- Color of berry skin: Pink
- Species: Vitis vinifera
- Also called: See list of synonyms
- Origin: Argentina
- Original pedigree: Muscat of Alexandria × Listan Negro
- VIVC number: 2390

= Cereza =

Variety of grape

Cereza (Spanish for "cherry") is a white Argentine wine grape variety. Like Gewürztraminer and Pinot gris, Cereza is a pink skinned variety. It is a crossing of Muscat of Alexandria and Listan negro.

==History==
Like Criolla Grande, Pais and the Spanish Mission grape that was widely in North and South America, ampelographers believe the grape was likely introduced to Argentina by early Spanish settlers. By the mid to late 20th century, Cereza, Criolla and Pais together accounted for more than a third of all grapevines planted in South America. The high yields and prolific nature of the vine contributed to its spread with around 40,000 hectares (100,000 acres) planted by the 1980s but since then its numbers have been slowly declining. By 2003, its numbers had dropped by nearly a quarter to 30,760 ha/76,000 acres.

==Wine regions==

The San Juan province where most plantings of Cereza are found. Below is the Mendoza province which also has some plantings.

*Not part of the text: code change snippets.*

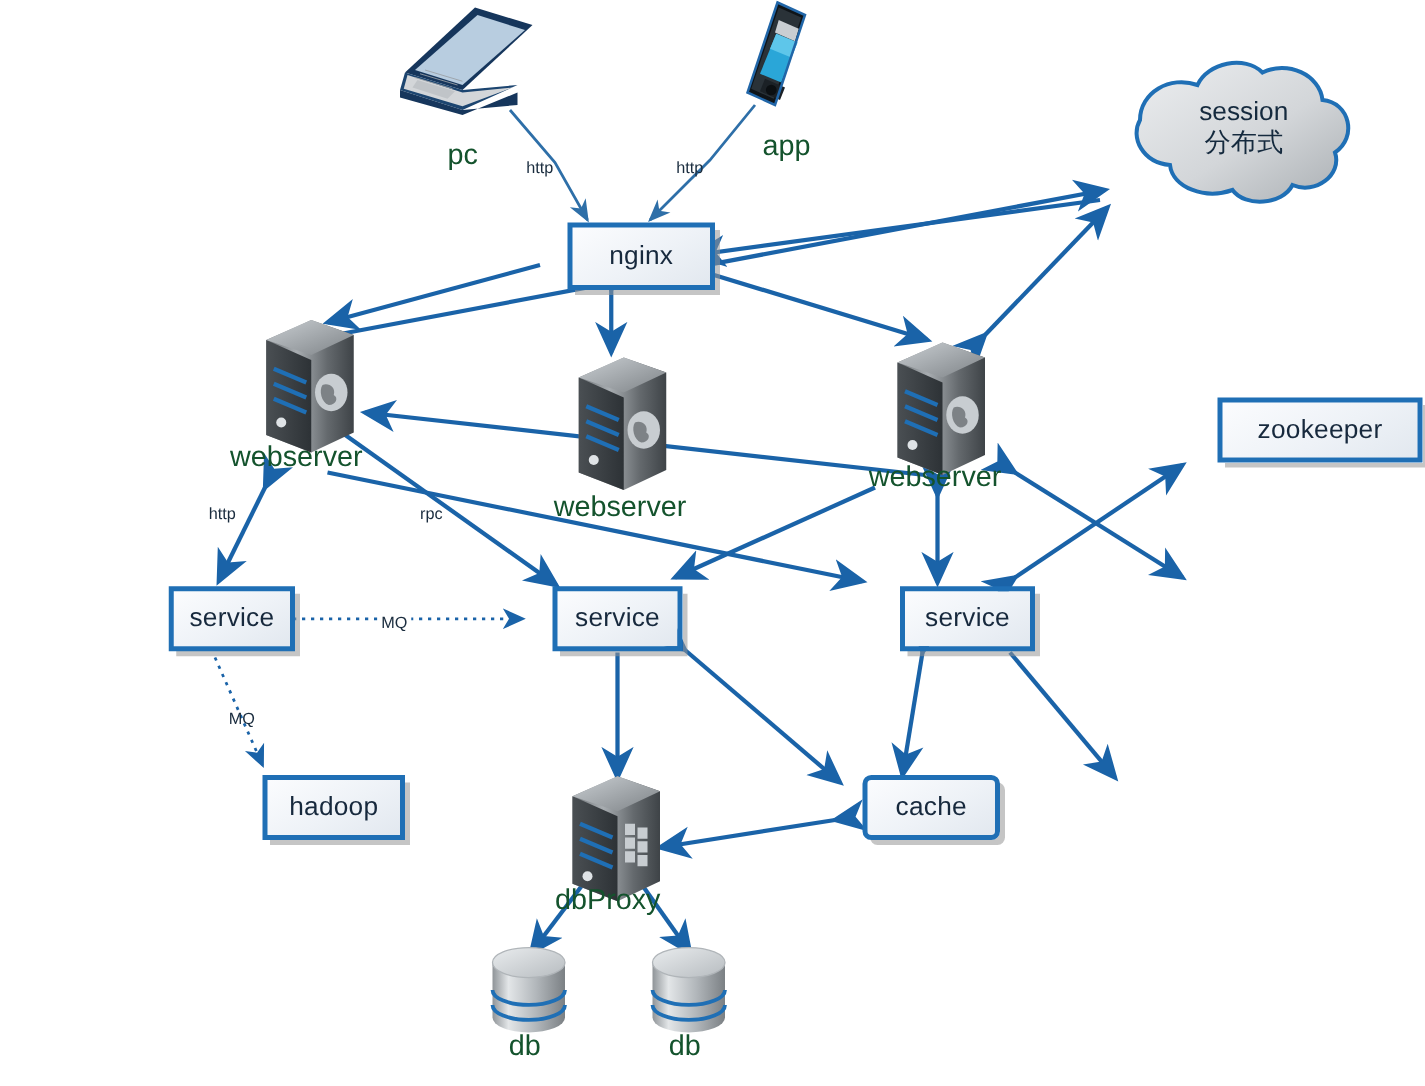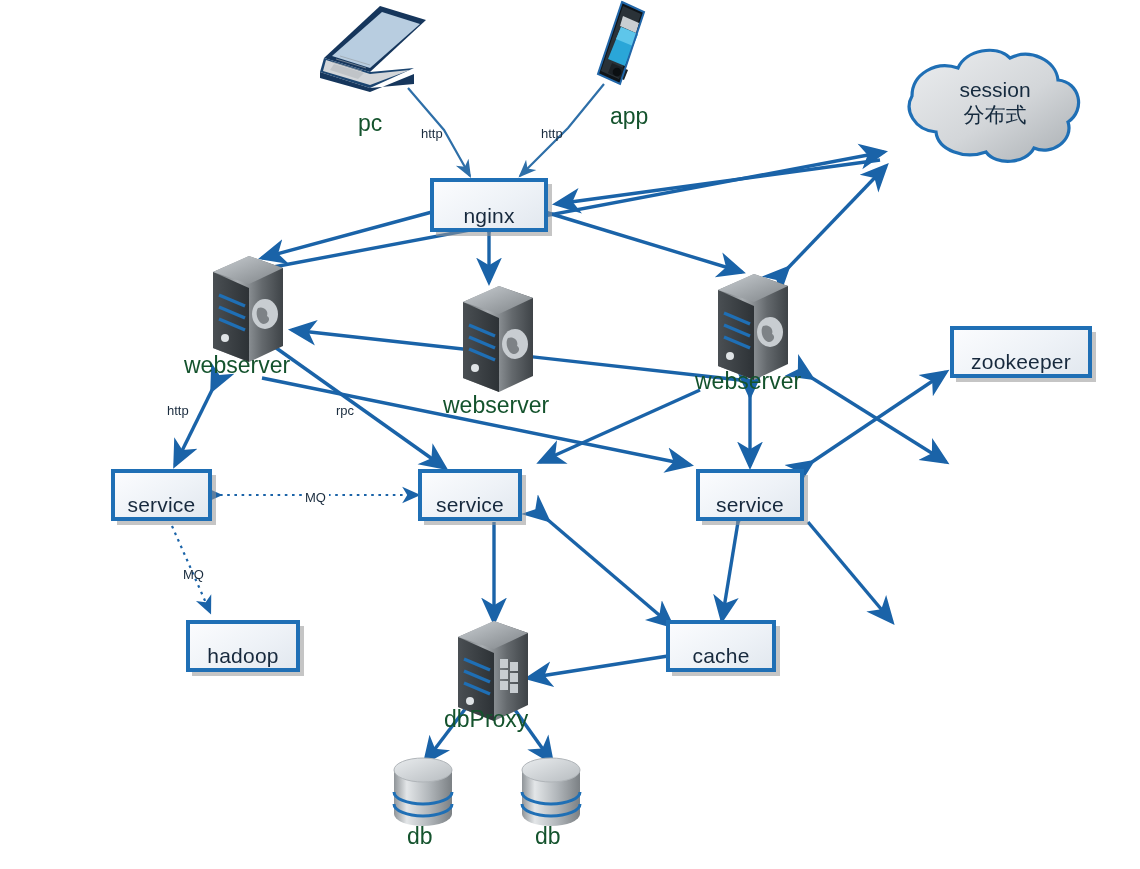--- a/index.html
+++ b/index.html
@@ -6,23 +6,24 @@
   body{width:1140px;height:869px;font-family:"Liberation Sans",sans-serif;overflow:hidden;}
   #stage{position:relative;width:1140px;height:869px;background:#fff;}
   svg#wires{position:absolute;left:0;top:0;width:1140px;height:869px;}
 
   
   .box{
     position:absolute;
     border:4px solid #1F6FB5;
     background:linear-gradient(150deg,#fbfcfe 0%,#eef2f7 55%,#e2e8ef 100%);
     box-shadow:5px 5px 0 -1px rgba(150,150,150,.55);
-    display:flex;align-items:flex-end;justify-content:center;
+    display:flex;align-items:center;justify-content:center;
     color:#17293d;font-size:21px;letter-spacing:.2px;
     box-sizing:border-box;
+    margin-left:24px;
   }
 
   
   .lbl{
     position:absolute;color:#14532d;font-size:23px;
     white-space:nowrap;text-align:center;
   }
   .lbl.sm{font-size:13px;color:#1a2c3e;}
 
   
@@ -233,42 +234,42 @@
       <ellipse cx="31" cy="12" rx="29" ry="12" fill="url(#dbTop)" stroke="#b0b5b9" stroke-width="1"></ellipse>
       <path d="M2,34 A29,12 0 0 0 60,34" fill="none" stroke="#1F6FB5" stroke-width="3"></path>
       <path d="M2,46 A29,12 0 0 0 60,46" fill="none" stroke="#1F6FB5" stroke-width="3"></path>
     </g>
   </svg>
 
   <div class="box" style="left:430px;top:178px;width:118px;height:54px;">
     <span>nginx</span>
   </div>
 
-  <div class="box" style="left:950px;top:326px;width:142px;height:52px;">
+  <div class="box" style="left:950px;top:318px;width:164px;height:52px;">
     <span>zookeeper</span>
   </div>
 
 
   <div class="box" style="left:111px;top:469px;width:101px;height:52px;">
     <span>service</span>
   </div>
 
   <div class="box" style="left:418px;top:469px;width:104px;height:52px;">
     <span>service</span>
   </div>
 
   <div class="box" style="left:696px;top:469px;width:108px;height:52px;">
     <span>service</span>
   </div>
 
   <div class="box" style="left:186px;top:620px;width:114px;height:52px;">
     <span>hadoop</span>
   </div>
 
-  <div class="box" style="left:666px;top:620px;width:110px;height:52px;">
+  <div class="box" style="left:666px;top:620px;width:110px;height:52px;border-radius:7px;">
     <span>cache</span>
   </div>
 
 
   <div class="cloud" style="left:900px;top:44px;width:190px;height:124px;">
     <div class="ctext">
       <span>session</span>
       <span>分布式</span>
     </div>
   </div>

While the grape was once widely planted throughout Argentina, today it is mostly found in the San Juan province and eastern Mendoza region.

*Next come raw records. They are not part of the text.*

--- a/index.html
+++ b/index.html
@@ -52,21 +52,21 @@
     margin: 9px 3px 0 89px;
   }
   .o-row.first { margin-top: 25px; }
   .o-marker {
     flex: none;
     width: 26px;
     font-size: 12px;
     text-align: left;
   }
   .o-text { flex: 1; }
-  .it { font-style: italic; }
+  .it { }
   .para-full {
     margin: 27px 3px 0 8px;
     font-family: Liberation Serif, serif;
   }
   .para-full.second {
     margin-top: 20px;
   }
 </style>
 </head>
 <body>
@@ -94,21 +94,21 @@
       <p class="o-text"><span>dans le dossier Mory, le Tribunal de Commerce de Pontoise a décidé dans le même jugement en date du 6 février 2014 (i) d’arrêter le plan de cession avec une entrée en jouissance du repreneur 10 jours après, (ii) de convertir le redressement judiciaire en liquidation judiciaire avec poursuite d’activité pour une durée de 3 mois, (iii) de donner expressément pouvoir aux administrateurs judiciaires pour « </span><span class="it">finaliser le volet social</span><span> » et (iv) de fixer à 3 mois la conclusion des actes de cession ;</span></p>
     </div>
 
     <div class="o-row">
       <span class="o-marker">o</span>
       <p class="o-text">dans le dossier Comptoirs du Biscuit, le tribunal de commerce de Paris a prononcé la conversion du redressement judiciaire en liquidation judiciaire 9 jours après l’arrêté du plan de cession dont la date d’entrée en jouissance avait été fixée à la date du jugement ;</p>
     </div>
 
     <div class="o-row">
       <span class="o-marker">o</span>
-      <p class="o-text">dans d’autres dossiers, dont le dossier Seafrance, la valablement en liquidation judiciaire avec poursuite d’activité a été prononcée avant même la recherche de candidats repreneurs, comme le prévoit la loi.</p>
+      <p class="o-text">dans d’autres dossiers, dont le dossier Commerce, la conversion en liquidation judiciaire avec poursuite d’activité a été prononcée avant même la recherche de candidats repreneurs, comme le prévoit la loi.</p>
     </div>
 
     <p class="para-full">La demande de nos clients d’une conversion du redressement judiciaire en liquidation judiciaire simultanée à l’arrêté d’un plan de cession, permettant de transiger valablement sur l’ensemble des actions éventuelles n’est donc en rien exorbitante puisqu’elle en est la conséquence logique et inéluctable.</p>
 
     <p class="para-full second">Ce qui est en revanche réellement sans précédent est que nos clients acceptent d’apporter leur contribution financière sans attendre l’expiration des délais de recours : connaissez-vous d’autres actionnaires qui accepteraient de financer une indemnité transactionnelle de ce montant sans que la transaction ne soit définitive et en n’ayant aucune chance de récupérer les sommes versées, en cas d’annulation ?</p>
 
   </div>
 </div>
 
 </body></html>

==Viticulture and winemaking==
After centuries in Argentina, the Cereza vine has adapted to the hot, arid condition and with irrigation became a reliable producer of crops for harvest. Compared to the related, red-skin Criolla Grande, Cereza has a noticeably lighter, pink skin with larger berries that contribute very little color phenols during maceration. As such, the wines produced from Cereza are almost always white with some rosés also being produced.

==Wine styles==
Cereza produces deeply colored white and rosé wines that are usually intended for early consumption. According to wine expert Jancis Robinson, the wines can be fairly "rustic" and of basic quality, especially when yields are high (and they can often be in excess of 200 hectoliters/ha). In addition to wine production, the grape is often used in the production of grape concentrate used in winemaking.

==Synonyms==
Cereza is also known under the synonyms Ceresa, Ceresina, Cereza Italiana, Cerise, and Chereza.